Bruno Maddox - Recent Essays

Recent Essays

After the publication of My Little Blue Dress in 2001, Maddox was reportedly working on a second novel set in California, where "everyone's aspirational and deluded" and the "people are quite happy being waiters and dreaming of stardom". As of 2009, however, no manuscript has been forthcoming.

I don't like to think in terms of careers, I want to move from project to project … I think like anything, it's good to keep changing. I just want to live with integrity.

—Bruno Maddox, on his lack of a career path.

Since 2001, Maddox has written numerous articles for popular magazines, such as the now-defunct GEAR. Published one year after the 11 September 2001 attacks, his essay "Before It Was Real" describes the callousness of the terrorists who flew into the World Trade Center through the experience of playing a flight simulator game. Another example of Maddox's work is his 2003 profile of Karl Wenclas, leader of the Underground Literary Alliance, titled "The Angriest Book Club in America" and published in the fashion magazine BlackBook. Wenclas later derided Maddox for distorting the Underground Literary Alliance in his BlackBook essay and summed up the article as "riddled with falsehoods".

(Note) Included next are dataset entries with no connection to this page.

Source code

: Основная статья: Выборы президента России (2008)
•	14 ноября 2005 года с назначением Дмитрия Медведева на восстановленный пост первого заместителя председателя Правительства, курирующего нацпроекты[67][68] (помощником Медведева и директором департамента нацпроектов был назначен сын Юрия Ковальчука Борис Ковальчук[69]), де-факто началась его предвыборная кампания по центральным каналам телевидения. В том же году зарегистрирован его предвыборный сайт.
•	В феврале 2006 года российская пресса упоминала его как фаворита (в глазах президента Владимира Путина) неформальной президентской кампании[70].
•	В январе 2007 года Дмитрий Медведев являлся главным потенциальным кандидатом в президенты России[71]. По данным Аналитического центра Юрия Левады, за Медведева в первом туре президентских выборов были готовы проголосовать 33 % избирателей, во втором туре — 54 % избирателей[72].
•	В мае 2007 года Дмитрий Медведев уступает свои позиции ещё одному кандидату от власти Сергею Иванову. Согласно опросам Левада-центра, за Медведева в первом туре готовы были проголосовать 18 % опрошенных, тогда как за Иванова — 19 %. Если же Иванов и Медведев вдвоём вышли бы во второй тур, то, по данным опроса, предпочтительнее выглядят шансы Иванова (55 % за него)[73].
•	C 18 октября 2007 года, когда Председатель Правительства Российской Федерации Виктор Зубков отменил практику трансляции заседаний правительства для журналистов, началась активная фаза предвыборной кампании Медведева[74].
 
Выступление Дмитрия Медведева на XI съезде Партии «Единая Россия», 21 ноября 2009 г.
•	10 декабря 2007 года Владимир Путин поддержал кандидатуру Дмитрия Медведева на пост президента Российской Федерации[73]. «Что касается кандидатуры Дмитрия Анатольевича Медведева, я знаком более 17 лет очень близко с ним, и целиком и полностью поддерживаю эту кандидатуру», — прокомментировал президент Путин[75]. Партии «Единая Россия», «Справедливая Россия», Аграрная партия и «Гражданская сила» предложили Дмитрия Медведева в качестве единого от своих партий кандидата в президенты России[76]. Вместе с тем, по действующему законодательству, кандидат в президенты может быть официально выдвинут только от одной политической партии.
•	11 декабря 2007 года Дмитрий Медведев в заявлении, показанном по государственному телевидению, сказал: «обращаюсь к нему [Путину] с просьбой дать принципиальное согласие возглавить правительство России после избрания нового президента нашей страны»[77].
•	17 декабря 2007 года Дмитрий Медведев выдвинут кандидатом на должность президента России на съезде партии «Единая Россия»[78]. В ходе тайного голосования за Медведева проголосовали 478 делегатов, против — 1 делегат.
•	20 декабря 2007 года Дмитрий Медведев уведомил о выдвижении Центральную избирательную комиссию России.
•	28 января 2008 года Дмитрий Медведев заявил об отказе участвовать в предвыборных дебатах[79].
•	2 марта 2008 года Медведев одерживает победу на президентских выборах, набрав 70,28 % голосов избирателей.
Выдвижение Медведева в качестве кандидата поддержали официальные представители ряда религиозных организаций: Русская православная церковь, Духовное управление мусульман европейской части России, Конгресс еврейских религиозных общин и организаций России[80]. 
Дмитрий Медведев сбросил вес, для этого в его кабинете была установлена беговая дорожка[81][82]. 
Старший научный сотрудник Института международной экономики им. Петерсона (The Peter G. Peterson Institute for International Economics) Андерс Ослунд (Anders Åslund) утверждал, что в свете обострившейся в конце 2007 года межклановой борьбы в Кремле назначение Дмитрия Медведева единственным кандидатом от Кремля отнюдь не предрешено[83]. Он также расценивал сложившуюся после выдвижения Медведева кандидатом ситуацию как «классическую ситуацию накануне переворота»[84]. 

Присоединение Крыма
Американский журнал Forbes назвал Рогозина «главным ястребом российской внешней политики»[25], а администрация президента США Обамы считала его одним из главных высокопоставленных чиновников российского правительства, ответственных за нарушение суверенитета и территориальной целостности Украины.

In late 2003, Maddox began to contribute articles regularly to Travel + Leisure. His first article in the magazine was called "The Concorde, R.I.P.", which chronicled his flight aboard the supersonic Concorde airplane before it was decommissioned; it was later included in The Best Travel Writing 2005, the second volume of the annual Travelers’ Tales series. In 2004 Maddox began working as a contributing editor for the American edition of The Week magazine and as of 2007 continues to contribute weekly to the print issue, handling sections including "Main Stories", "Talking Points", and "Only in America". He also reviewed several books for The New York Post in 2004 and 2005.

In 2006, Maddox began contributing a regular humor column called "Blinded by Science" to Discover magazine. His writing draws upon his childhood exposure to science; due to his father's career, his family was immersed in science and he was regularly exposed to scientists at social events. Maddox's first year's columns earned him a nod as a finalist in the 2007 National Magazine Awards' "Columns and Commentary" category.

Maddox's Discover columns are occasionally criticized; his essay "Fictional Reality", in particular, has been controversial. Maddox declared science fiction obsolete in his essay "Fictional Reality" and was roundly criticized in the blogosphere, most notably by Scientific American's J.R. Minkel. Maddox wrote that "fiction—all fiction—finally became obsolete as a delivery system for big ideas" as a result of the "scarcity of foreseeable future", citing the decline of author Michael Crichton's work as evidence. Minkel lambasted Maddox and pointed to author Neal Stephenson's cutting-edge work as proof to the contrary, venturing that "science fiction writers can dictate the future if they have the vim and vision".

One of Maddox's most recent Discover essays, "The James Watson Affair", examines comments made by James Watson in an article in London's Sunday Times which led to Watson's suspension at the laboratory where he worked and his eventual retirement, and is skeptical of critics who found Watson's comment about black employees "not that big a deal" yet charged him with racism for his proposition on black African intelligence; in conclusion, Maddox derides the views held by several critics, stating that in comparison to Watson's statements, "the most ignorant and hurtful idea of all, of course, is that the entire topic of race and genes and intelligence is off-limits to all right-thinking, compassionate people, just on principle", which pejoratively assumes "that some races are innately and immutably much less intelligent than others". Maddox's essay, although published in the March 2008 printed edition of Discover, has not been published online.